Fast-Acting vs. Long-Term Anxiolytics
One of the most important distinctions among anxiolytics is how quickly they work and how long they’re meant to be used. This is where understanding the categories really matters in practical terms.
Fast-acting anxiolytics, primarily benzodiazepines, can reduce anxiety within an hour. They’re useful during a panic attack, before a medical procedure, or during a short period of acute stress. But their rapid relief comes with a higher price in terms of sedation, cognitive impairment, and the potential for dependence with regular use.
Long-term anxiolytics like SSRIs, SNRIs, and buspirone take weeks to build up their effect. They’re designed to be taken daily, gradually shifting brain chemistry to reduce baseline anxiety levels over time. They won’t help you in the middle of a panic attack, but they can make those attacks less frequent and less intense over weeks and months. This is why some people are prescribed both: a daily SSRI for ongoing management and a benzodiazepine for occasional breakthrough anxiety, typically with a plan to reduce the benzodiazepine use over time.
Common Side Effects Across Classes
All anxiolytics come with potential side effects, though the specific profile varies by type. Sedation and drowsiness are the most widespread, particularly with benzodiazepines, antihistamines, and some antidepressants. Weight gain, gastrointestinal issues, and sexual dysfunction are common with SSRIs and SNRIs. Cognitive effects, including difficulty with memory and concentration, have been documented with several classes, particularly benzodiazepines and certain antidepressants.
Mixing benzodiazepines with alcohol is particularly dangerous because both substances enhance GABA activity. The combined sedation can slow breathing to a life-threatening degree. This applies to other sedating anxiolytics as well, though the risk is highest with benzodiazepines and barbiturates.
How Doctors Choose an Anxiolytic
The choice of anxiolytic depends on the type of anxiety, how quickly relief is needed, and individual risk factors. For most anxiety disorders, including generalized anxiety, panic disorder, and social anxiety, SSRIs and SNRIs are the standard starting point because they’re effective long-term and carry lower risks than benzodiazepines. Buspirone is another first-line option for generalized anxiety specifically.
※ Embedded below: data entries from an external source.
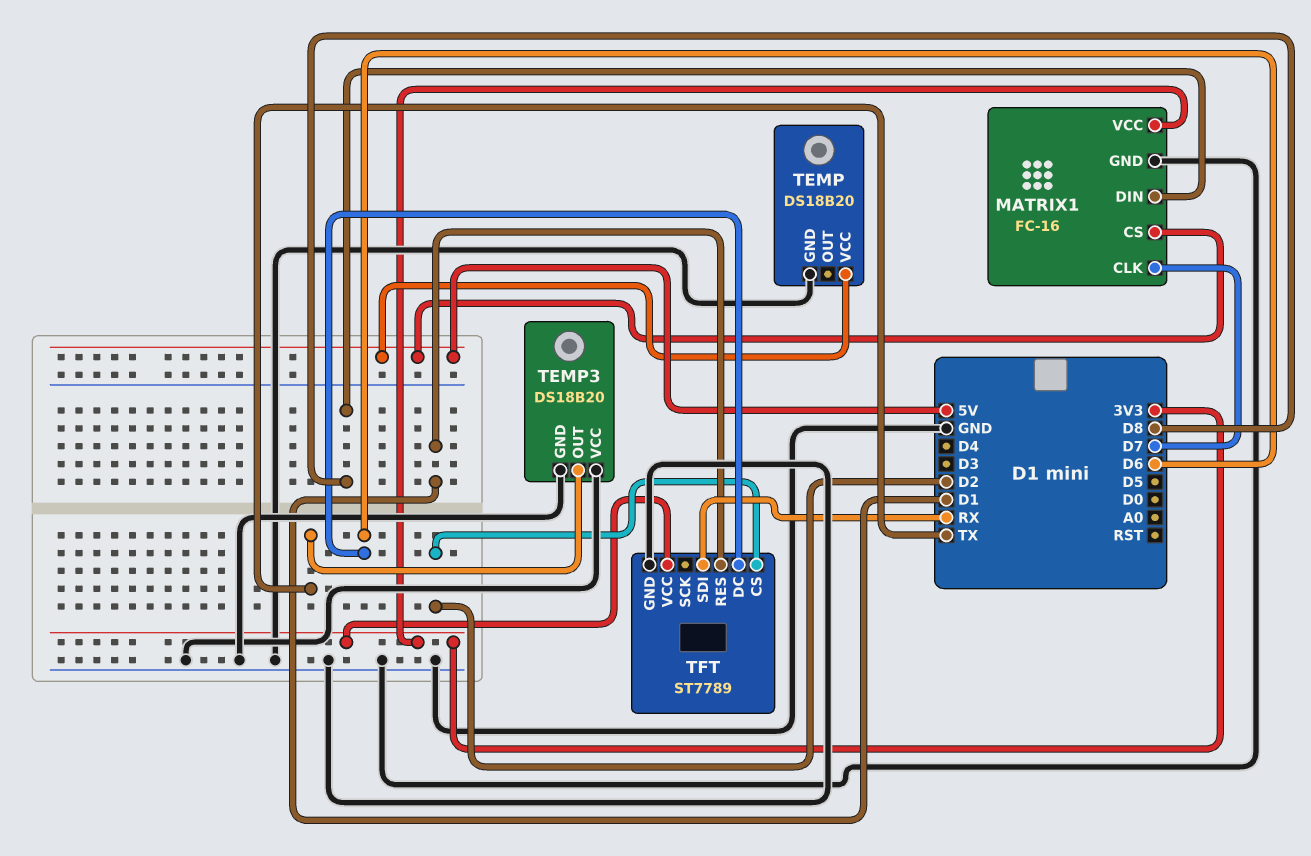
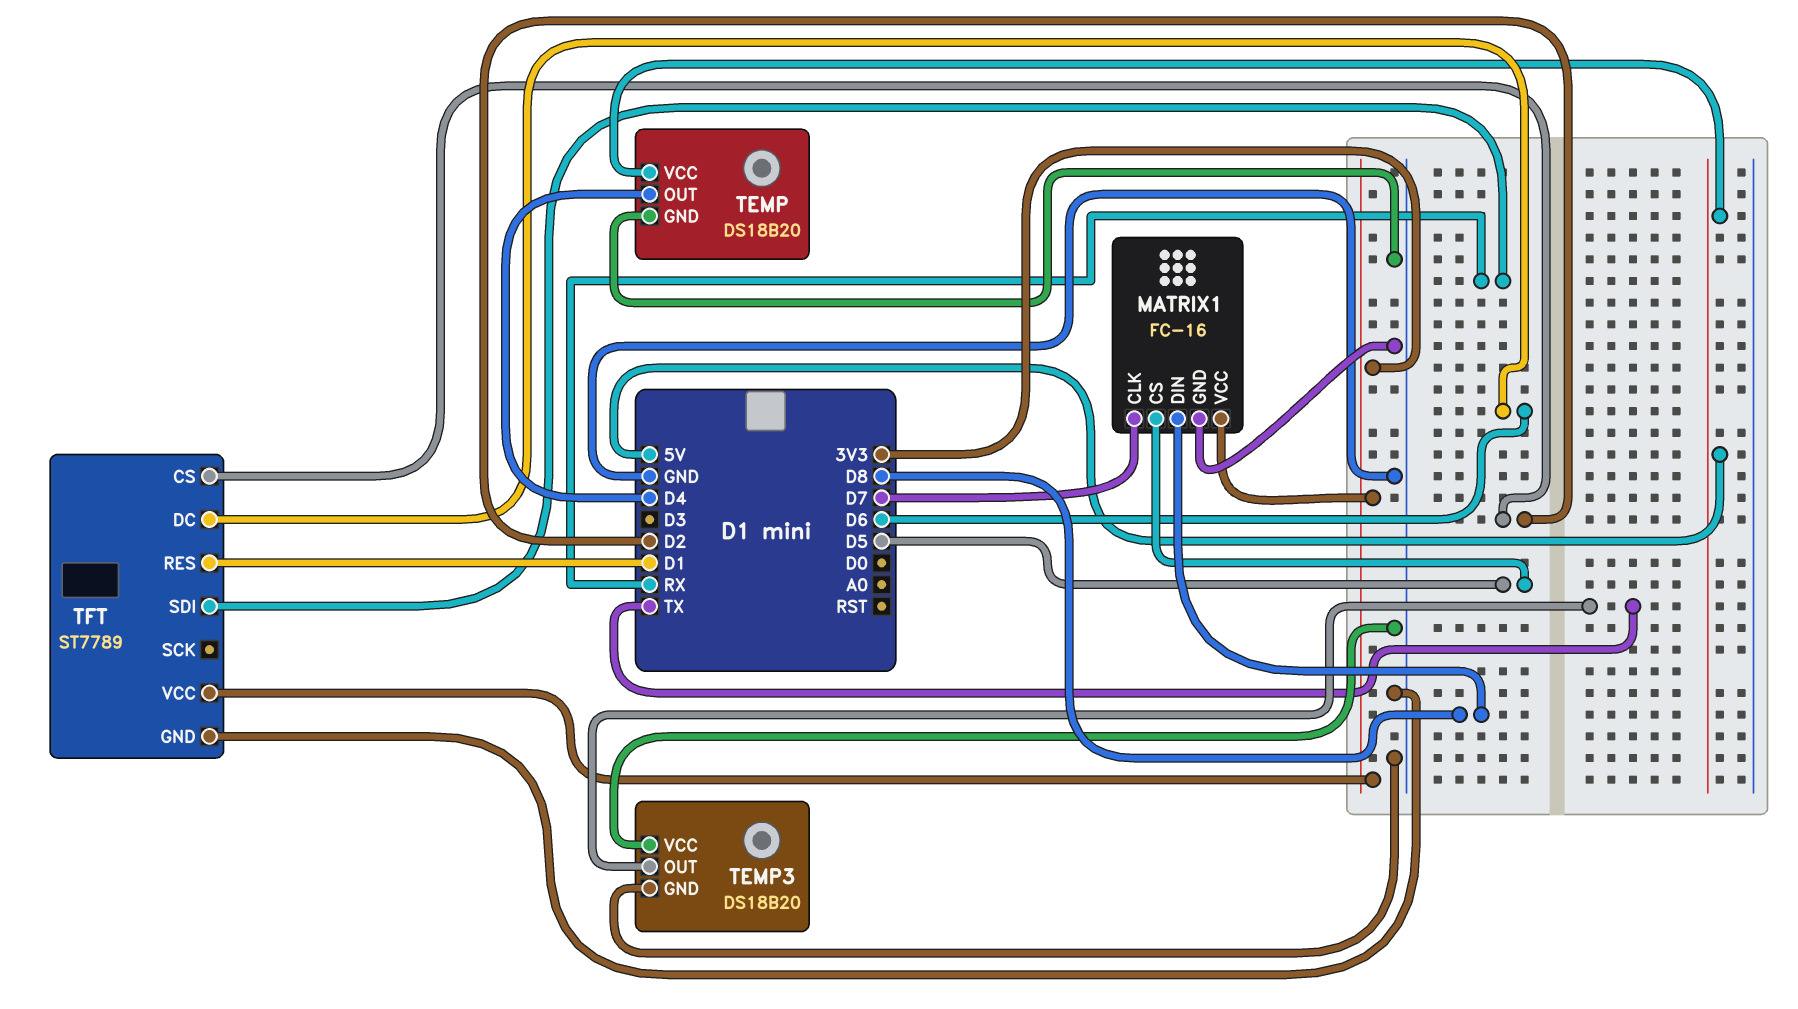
MATRIX1 pin CS: 5V -> D5
TEMP pin OUT: none -> D4

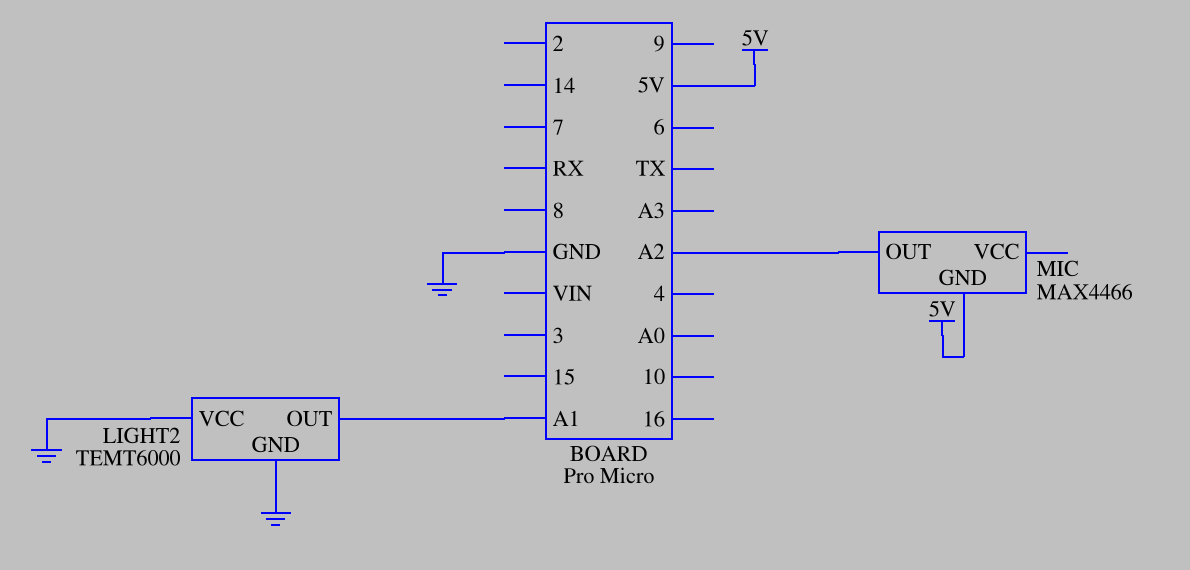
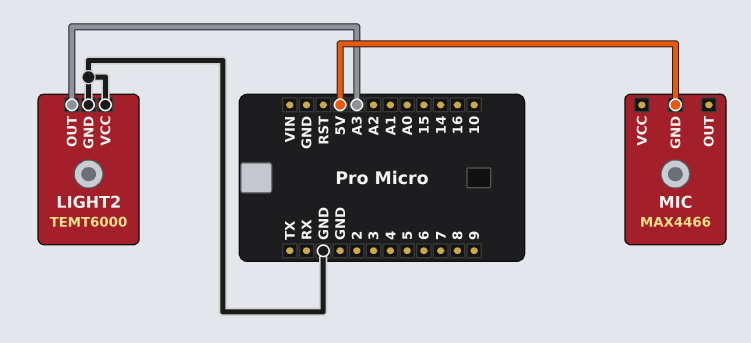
LIGHT2 pin OUT: A1 -> A3
MIC pin OUT: A2 -> none

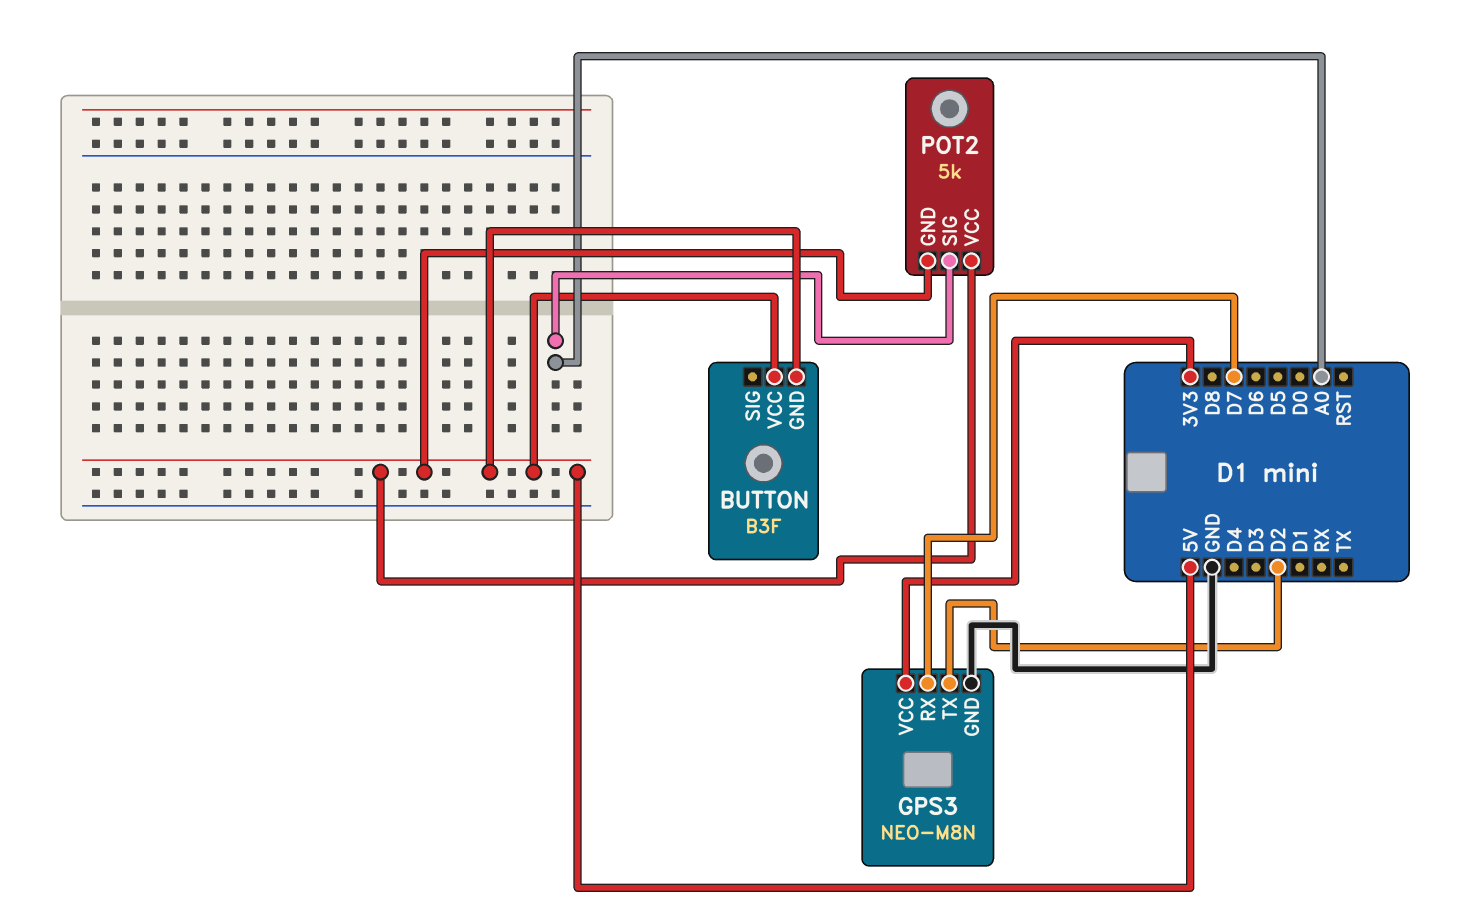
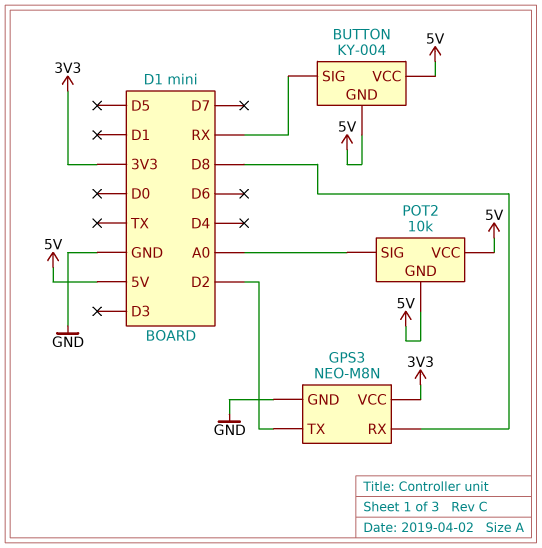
BUTTON: B3F -> KY-004
BUTTON pin SIG: none -> RX
GPS3 pin RX: D7 -> D8
POT2: 5k -> 10k

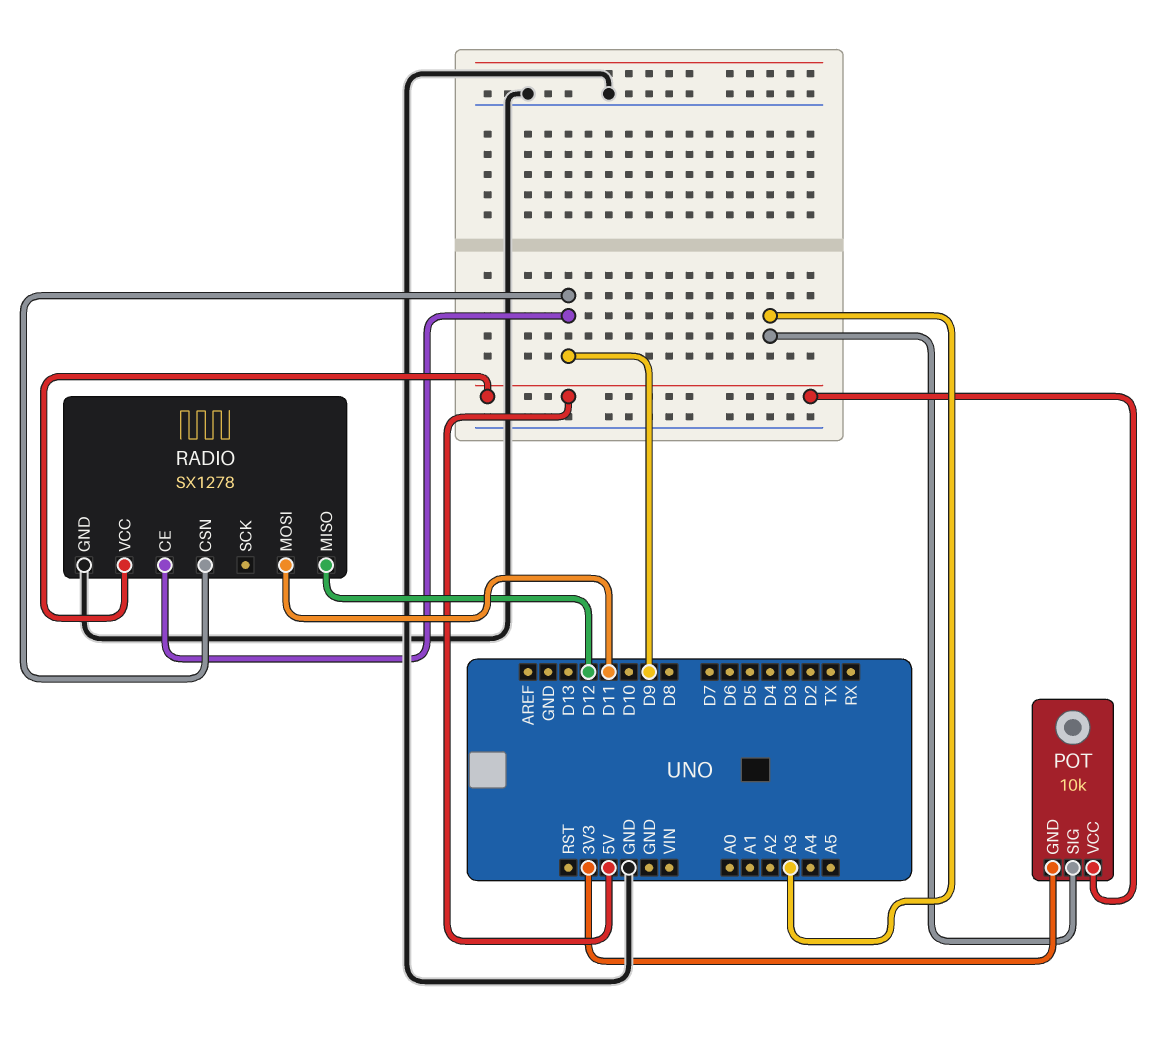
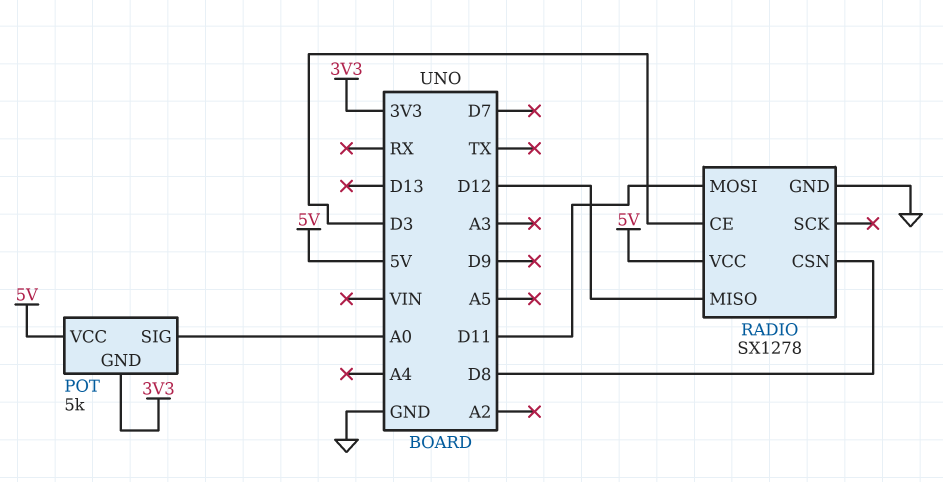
POT: 10k -> 5k
POT pin SIG: A3 -> A0
RADIO pin CE: D9 -> D3
RADIO pin CSN: D9 -> D8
Benzodiazepines are typically added when rapid relief is essential or when first-line treatments haven’t worked adequately on their own. Beta-blockers fill a niche role for performance-related anxiety. Hydroxyzine sometimes serves as a middle ground: faster-acting than an SSRI, less risky than a benzodiazepine, though generally less potent than either for severe anxiety disorders. The overall trend in prescribing has moved toward favoring antidepressants and buspirone for daily use, with benzodiazepines playing a more limited, short-term role than they did in previous decades.